Research organization Charlotte Lozier Institute has also gathered information from voluntary state abortion reports. It found that information on born-alive infants was available from eight states: Arizona, Arkansas, Florida, Indiana, Michigan, Minnesota, Oklahoma, and Texas. 35 infants were born alive in Arizona, Florida, Minnesota, and Texas in 2020 and 2021. Another eight babies were born alive in Florida in 2022. In this regard, infants are surviving attempted abortions, and they are in critical needs of medical intervention to increase their chances of survival and to provide comfort care. 
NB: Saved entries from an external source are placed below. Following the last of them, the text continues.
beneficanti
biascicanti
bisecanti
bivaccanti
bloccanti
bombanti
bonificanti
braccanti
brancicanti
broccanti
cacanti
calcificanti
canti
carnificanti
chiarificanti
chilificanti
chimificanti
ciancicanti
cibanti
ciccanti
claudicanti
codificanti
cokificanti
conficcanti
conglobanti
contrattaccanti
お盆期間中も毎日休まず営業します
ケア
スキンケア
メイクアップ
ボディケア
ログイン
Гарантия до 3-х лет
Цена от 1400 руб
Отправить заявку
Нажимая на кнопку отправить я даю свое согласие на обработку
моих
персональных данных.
H.B. 1795 Supplements the Federal BAIPA, Providing Necessary, Commonsense Protection for Born-Alive Infants

In 2002, Congress passed BAIPA, clarifying that federal law recognizes infants born alive at any stage of development as persons. While the law acknowledges that all born-alive infants have equal legal standing regardless of the circumstances of their birth, the law does not ensure the infant will receive life-saving protection should he or she need it. It is still necessary to require an affirmative action by a physician to ensure that an infant born alive after an abortion receives the same level of medical care as any other infant would. 

H.B. 1795 is more comprehensive than the federal BAIPA and fills in its gaps by expanding protections for born-alive infants. The bill specifies the abortion provider “shall . . . exercise the same degree of professional skill, care, and diligence to preserve the life and health of the human infant who has been born alive as a reasonably diligent and conscientious health care practitioner would render to any other child born alive at the same gestational age.” In other words, H.B. 1795 would require that any infant born alive must be treated as what she is—a person. The bill then states the provider must also “take all reasonable steps to ensure the immediate transfer of the human infant who has been born alive to a hospital for further medical care” thus guaranteeing she is given potentially life-saving medical attention and care to survive. H.B. 1795 safeguards these commonsense steps will be taken by creating civil and criminal penalties for physicians who fail to follow this requirement, and mandates reporting of any failures to the Board of Medicine.

While Virginia currently requires “measures for life support for the [child who survives the abortion procedure] must be available and utilized if there is any clearly visible evidence of viability,” H.B. 1795 would bring Virginia in line with many other states that meaningfully mandate life-saving medical care. At least thirty-four other states have some form of protection for newborns who survive the abortion procedure. 

H.B. 1795 is also necessary because the federal BAIPA has limited application. It only extends to hospitals operated by the federal government or those which receive federal funding, and the hospital’s employees. It would not require many private or state-operated clinics and hospitals to provide care or medical attention to born-alive infants. However, the ability to have an abortion in Virginia does not include the right to commit infanticide, nor justify the denial of basic protections for born, living human infants. H.B. 1795 would create the affirmative duty of healthcare providers to give medically appropriate and reasonable care for the most vulnerable members of the community. 

The bill ensures Virginia’s desire to protect a living newborn does not remain merely a nice thought or idea. By providing for civil and criminal penalties for violation of the law, in line with violations of other codes of professional conduct, this bill ensures that infant protections will be properly and consistently enforced, making these safeguards more than just a rule on paper. 

Conclusion

I strongly encourage the Members of this Committee to support H.B. 1795 and continue to uphold the Commonwealth’s duty to protect the lives of all its citizens, no matter the circumstances in which they were born.